Combining Speak-Up with DefCOM for Improved DDoS Defense

This work combines two existing defenses against distributed denial-of-service (DDoS) attacks - DefCOM and speak-up - resulting in a synergistic improvement. DefCOM defense organizes existing source-end, victim-end and core defenses into a collaborative overlay to filter DDoS floods. Source networks that do not participate in DefCOM often receive poor service and their traffic is severely rate-limited. This is because core nodes in DefCOM that perform filtering lack cheap algorithms to differentiate legitimate from attack traffic at line speed - they must conservatively assume all high-rate traffic from legacy networks to be attack. Thus, in its attempt to mitigate DDoS, DefCOM ends up denying service during attacks to legitimate hosts that reside in legacy networks. Speak-up is a recently proposed defense, which invites all clients of the DDoS victim to send additional payment traffic, with the assumption that attack machines are already sending close to their full capacity. Clients that send a lot of payment traffic are considered legitimate and whitelisted.

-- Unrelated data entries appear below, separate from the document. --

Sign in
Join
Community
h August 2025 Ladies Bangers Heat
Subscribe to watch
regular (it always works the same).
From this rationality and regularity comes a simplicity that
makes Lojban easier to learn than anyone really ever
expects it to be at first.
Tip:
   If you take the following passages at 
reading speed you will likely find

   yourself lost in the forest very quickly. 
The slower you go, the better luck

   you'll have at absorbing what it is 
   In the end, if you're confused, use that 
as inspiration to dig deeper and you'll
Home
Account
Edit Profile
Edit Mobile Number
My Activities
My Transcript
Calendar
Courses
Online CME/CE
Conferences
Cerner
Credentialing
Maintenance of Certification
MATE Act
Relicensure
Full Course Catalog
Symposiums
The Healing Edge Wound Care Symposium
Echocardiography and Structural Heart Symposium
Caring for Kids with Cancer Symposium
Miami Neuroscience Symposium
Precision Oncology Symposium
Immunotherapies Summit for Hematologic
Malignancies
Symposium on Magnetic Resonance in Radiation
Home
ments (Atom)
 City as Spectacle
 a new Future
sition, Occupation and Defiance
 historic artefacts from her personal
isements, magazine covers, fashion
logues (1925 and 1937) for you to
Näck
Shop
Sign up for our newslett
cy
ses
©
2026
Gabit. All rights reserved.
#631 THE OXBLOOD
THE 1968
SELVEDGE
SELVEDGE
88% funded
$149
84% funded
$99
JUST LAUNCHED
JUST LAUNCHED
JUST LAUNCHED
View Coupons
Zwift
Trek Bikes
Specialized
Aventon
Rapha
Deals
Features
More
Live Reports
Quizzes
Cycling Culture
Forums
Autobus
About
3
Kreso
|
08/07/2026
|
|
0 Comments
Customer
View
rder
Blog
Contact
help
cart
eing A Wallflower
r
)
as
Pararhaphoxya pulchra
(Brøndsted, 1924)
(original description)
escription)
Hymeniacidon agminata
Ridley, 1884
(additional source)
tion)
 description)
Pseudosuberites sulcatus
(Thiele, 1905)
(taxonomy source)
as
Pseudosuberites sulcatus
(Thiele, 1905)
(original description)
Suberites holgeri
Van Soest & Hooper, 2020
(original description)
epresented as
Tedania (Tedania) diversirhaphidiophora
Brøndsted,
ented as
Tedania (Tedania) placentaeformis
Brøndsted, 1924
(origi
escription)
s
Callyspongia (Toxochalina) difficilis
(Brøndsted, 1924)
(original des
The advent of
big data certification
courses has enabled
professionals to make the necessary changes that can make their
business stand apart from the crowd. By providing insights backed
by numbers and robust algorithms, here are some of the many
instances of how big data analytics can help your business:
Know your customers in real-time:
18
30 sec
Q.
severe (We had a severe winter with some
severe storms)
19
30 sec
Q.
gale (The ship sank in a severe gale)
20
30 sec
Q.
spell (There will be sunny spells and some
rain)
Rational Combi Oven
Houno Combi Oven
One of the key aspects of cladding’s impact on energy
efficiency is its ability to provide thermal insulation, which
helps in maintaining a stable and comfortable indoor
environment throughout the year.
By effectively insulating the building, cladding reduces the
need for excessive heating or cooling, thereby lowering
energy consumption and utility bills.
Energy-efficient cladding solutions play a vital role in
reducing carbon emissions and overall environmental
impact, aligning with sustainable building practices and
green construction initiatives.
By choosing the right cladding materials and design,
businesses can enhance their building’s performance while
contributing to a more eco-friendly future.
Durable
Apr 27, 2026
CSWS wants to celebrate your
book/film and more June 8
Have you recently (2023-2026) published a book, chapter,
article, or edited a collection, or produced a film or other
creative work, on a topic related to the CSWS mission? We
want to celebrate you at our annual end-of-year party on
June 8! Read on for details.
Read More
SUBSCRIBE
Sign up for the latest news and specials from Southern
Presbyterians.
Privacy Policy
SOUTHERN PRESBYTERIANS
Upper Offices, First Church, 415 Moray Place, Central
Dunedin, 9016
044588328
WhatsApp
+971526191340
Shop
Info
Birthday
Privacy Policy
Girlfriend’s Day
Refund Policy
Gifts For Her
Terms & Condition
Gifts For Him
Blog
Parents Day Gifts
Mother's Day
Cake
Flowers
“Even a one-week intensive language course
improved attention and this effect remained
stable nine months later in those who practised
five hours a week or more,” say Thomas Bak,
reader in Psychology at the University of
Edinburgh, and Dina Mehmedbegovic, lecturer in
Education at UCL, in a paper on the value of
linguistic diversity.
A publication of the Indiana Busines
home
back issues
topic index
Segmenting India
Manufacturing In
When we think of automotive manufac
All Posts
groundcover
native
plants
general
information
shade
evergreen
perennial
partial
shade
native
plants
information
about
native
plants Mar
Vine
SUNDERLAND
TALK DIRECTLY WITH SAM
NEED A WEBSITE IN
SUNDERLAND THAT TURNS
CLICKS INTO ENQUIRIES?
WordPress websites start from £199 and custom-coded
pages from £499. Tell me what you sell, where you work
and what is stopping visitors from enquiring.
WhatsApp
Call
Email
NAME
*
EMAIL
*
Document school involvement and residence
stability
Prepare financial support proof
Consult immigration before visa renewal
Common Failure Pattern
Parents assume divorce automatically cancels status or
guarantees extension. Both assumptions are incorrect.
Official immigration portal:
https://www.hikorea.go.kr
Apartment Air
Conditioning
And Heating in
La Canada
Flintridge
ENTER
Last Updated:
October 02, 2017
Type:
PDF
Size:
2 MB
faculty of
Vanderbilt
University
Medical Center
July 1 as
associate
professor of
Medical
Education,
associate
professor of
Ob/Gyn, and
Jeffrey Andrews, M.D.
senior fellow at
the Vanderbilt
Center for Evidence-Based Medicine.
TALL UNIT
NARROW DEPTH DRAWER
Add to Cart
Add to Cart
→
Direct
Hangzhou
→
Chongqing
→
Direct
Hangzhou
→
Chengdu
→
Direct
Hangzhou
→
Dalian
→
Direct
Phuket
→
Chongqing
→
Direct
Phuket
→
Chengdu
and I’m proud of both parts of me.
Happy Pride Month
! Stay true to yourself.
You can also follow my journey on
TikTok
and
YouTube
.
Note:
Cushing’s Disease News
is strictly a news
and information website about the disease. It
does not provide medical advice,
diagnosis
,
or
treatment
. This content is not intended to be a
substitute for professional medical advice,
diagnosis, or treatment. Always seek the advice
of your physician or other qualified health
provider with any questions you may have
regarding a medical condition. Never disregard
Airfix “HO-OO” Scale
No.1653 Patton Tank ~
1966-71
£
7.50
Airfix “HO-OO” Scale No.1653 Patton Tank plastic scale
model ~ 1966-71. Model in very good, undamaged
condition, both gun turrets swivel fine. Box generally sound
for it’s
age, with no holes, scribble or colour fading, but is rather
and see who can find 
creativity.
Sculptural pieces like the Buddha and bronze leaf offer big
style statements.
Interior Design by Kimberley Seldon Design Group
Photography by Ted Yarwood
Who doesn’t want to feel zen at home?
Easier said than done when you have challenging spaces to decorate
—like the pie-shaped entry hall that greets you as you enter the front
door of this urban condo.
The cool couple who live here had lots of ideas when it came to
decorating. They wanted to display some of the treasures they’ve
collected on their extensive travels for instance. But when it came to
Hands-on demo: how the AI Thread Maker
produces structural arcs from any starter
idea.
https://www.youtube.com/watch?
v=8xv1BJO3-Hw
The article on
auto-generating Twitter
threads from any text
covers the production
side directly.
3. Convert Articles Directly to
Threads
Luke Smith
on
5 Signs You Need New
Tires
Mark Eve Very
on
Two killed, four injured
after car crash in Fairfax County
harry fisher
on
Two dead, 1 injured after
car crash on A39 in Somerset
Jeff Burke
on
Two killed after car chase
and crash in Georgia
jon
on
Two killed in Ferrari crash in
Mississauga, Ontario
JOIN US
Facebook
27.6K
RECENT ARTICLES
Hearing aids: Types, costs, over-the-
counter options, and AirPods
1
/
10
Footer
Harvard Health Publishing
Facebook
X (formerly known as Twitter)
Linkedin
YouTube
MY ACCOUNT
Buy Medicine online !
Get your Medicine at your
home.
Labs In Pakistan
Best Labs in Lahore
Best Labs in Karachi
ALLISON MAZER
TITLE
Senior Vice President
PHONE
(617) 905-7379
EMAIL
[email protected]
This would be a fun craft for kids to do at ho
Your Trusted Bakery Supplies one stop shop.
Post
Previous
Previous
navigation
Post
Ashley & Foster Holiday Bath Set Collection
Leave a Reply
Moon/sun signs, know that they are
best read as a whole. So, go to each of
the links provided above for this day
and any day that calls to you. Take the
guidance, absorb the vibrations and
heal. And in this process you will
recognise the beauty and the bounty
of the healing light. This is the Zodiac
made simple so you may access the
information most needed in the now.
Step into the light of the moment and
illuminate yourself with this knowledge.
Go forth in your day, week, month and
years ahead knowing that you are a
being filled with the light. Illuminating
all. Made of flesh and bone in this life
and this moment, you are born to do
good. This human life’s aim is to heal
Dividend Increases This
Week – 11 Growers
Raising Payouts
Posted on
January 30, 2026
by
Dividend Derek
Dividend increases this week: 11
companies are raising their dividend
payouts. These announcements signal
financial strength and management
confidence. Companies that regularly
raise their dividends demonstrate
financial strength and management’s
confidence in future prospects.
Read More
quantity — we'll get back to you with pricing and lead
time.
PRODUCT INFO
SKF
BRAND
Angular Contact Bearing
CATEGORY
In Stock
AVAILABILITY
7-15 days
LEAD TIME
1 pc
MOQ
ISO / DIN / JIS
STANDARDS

Speak-up is relatively cheap to deploy at the clients and the DDoS victim, but since payment traffic needs to be sent continuously, this creates additional congestion at the victim, which is undesirable. We combine speak-up and DefCOM into a synergistic defense that addresses the shortcomings of the individual defenses and confirms the success of collaborative protection against DDoS attacks. Speak-up is integrated with core defenses in DefCOM and whitelists clients based on their payment traffic. Legitimate clients in legacy networks can thus be detected and served. Further, since Speak-up is implemented in the core, payment and attack traffic do not reach the victim and any undesirable congestion effects are localized to the vicinity of legacy networking.